| WHAT IS ASKED |
1. Please collect every line of the records that contains the string "kern".
2. Carry on the patent text about push/push electrical switches, starting right after its last sentence.
── TEXT EXCERPT ──
|Publication number||US6953905 B2|
|Application number||US 10/447,641|
|Publication date||Oct 11, 2005|
|Filing date||May 29, 2003|
|Priority date||Jul 18, 2002|
|Also published as||US20040011635|
|Publication number||10447641, 447641, US 6953905 B2, US 6953905B2, US-B2-6953905, US6953905 B2, US6953905B2|
|Inventors||Edward Roger Adams|
|Original Assignee||Maxera Llc|
|Export Citation||BiBTeX, EndNote, RefMan|
|Patent Citations (11), Referenced by (1), Classifications (6), Legal Events (6)|
|External Links: USPTO, USPTO Assignment, Espacenet|
This application claims priority from U.S. Provisional Patent Application Ser. No. 60/396,844, filed Jul. 18, 2002, entitled DPDT PUSH/PUSH LATCHING ELECTRICAL SWITCH, invented by Edward Roger Adams.
This invention relates to electrical switches, especially of the type for use with accessories and other controls in vehicles, appliances, and other applications and, more particularly, to a latching-type, push/push, single pole, single or double throw electrical switches.
A wide variety of electrical accessories and controls used in vehicles are operated with electrical switches. As one example, interior rearview mirror assemblies in vehicles now often incorporate map or reading lights or other accessories which are controlled by electrical switches. Typically, such switches operate by pushing an actuator or button causing the switch to move from a first position in which the light or other accessory is operated to a second position in which the light or other accessory is turned off. Various types of switches are useful in such assemblies including rocker-type or push/push switches. For example, U.S. Pat. No. 4,807,096 to Skogler et al. and U.S. Pat. No. 5,649,756 to Adams et al. disclose interior rearview mirror assemblies that each incorporate a pair of rocker type, single pole, double thrown switches for operating lights within the mirror assembly. More recently, push/push type electrical switches have been incorporated in rearview mirror assemblies as shown in U.S. Pat. No. 5,669,698 to Veldman et al., U.S. Pat. No. 5,820,245 to Desmond et al., U.S. Pat. No. 6,386,742 to DeLine et al., and European Patent Application No. 615882 A2. The switches shown in DeLine et al. U.S. Pat. No. 6,386,742 include actuating plungers extending downwardly through apertures in the rearview mirror housing. The plungers are adapted to be depressed to operate the switches and to extend farther outwardly away from the mirror assembly when the switch is in the “on” position.
───
── SUPPLIED DATA ──
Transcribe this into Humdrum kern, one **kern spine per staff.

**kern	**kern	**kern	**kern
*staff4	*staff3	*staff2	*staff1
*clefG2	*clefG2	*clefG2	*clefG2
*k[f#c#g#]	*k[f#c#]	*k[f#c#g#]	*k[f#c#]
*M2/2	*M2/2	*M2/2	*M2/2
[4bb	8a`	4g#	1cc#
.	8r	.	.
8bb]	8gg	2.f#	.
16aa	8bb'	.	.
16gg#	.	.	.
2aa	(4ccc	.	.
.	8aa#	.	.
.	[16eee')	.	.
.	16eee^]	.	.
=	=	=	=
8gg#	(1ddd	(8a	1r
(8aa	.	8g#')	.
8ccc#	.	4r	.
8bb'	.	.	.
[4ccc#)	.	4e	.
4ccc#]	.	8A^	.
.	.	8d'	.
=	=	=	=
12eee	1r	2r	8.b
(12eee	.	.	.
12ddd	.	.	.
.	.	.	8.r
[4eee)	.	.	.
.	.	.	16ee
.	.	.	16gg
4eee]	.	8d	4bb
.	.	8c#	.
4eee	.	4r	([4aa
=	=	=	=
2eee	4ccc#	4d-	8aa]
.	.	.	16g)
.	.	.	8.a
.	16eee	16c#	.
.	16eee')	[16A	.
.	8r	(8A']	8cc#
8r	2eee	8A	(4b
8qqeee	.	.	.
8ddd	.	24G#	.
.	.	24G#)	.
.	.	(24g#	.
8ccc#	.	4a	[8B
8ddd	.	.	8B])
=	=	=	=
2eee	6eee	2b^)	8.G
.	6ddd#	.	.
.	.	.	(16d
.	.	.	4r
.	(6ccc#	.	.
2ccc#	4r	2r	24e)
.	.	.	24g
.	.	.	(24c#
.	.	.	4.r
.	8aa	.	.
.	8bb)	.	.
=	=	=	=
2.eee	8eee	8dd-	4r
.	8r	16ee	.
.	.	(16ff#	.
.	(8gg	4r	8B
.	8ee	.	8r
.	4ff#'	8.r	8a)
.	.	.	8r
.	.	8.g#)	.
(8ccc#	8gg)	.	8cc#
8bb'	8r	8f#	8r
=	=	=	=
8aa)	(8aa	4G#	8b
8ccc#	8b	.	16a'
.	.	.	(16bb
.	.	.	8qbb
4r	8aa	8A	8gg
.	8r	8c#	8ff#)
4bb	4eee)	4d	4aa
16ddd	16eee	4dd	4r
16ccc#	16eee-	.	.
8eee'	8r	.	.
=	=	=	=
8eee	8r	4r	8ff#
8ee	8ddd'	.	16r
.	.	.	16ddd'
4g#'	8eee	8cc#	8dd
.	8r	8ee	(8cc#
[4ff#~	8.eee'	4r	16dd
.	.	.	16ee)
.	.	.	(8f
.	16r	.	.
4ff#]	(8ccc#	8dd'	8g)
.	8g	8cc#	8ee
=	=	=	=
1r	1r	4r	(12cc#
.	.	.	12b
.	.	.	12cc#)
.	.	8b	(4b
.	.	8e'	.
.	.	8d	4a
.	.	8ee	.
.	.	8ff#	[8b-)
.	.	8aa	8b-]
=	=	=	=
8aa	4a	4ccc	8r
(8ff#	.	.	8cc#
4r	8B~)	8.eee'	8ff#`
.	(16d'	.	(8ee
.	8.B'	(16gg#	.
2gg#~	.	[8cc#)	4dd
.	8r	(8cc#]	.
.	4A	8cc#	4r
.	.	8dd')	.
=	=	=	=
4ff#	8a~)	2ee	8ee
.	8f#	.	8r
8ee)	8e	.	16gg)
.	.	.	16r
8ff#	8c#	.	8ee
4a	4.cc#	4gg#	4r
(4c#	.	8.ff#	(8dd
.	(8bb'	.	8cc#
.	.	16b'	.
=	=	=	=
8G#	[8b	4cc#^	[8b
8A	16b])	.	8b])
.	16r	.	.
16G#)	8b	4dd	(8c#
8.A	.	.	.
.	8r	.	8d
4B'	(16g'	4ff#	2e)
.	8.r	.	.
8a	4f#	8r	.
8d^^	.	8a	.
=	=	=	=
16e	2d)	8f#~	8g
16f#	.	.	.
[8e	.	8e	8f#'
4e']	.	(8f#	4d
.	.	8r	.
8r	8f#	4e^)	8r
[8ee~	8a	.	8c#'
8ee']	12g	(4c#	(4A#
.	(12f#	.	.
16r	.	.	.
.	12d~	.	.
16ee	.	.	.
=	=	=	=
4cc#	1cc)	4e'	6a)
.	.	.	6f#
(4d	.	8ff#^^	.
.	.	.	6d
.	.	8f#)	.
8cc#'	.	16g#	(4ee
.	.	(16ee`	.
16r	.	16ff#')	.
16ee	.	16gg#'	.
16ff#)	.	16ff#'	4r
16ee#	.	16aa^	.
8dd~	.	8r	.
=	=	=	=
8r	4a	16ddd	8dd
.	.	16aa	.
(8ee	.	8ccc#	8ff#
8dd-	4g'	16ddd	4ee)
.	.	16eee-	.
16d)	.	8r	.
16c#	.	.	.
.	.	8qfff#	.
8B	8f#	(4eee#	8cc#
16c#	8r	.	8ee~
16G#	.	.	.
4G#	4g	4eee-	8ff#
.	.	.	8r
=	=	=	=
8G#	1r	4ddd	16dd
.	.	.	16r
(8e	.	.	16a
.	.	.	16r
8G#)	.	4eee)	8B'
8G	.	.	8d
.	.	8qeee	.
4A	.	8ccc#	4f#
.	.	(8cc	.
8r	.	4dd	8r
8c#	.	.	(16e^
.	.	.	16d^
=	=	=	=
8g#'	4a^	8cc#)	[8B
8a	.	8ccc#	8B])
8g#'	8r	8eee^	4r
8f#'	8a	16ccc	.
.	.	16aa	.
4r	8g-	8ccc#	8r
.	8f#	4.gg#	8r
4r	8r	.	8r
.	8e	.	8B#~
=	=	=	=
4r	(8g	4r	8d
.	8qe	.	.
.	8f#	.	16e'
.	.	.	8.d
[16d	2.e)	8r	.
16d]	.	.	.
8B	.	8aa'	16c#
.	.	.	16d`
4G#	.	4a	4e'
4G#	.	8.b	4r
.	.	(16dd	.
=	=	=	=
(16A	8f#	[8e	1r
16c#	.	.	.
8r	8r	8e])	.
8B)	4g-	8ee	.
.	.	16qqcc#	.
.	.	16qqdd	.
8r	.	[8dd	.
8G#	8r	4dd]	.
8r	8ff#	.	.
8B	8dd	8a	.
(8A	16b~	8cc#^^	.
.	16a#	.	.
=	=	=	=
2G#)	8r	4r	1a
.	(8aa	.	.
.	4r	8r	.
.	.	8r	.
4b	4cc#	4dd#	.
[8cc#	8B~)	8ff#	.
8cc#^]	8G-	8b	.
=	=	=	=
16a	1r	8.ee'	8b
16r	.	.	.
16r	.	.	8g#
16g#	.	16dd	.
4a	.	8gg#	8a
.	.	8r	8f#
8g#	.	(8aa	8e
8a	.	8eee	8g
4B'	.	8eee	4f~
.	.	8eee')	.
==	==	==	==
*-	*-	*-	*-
───
| WRITTEN ANSWERS |
1.
Transcribe this into Humdrum kern, one **kern spine per staff.
**kern	**kern	**kern	**kern

2.
While many prior known switches have operated adequately to control such vehicle accessories, each is a relatively expensive collection of numerous small parts which are difficult to assemble, are often misassembled and, consequently, fail to operate as desired. Because of the number of small pieces involved, the cost of each switch is relatively large. In addition to the cost and reliability issues for the switches themselves, the prior switches have been difficult and time consuming to assemble to the electrical circuits used in rearview mirrors, thereby adding to the overall cost of the assembly.
It was, therefore, desired to obtain an electrical switch useful in low to medium voltage/current/wattage applications such as in a vehicle for vehicle accessories and controls, or in a household appliance to control relays which control household current to electric motors or the like, which has fewer operational parts, is more reliable, has a longer lifespan than currently available switches, and is less expensive to manufacture and use.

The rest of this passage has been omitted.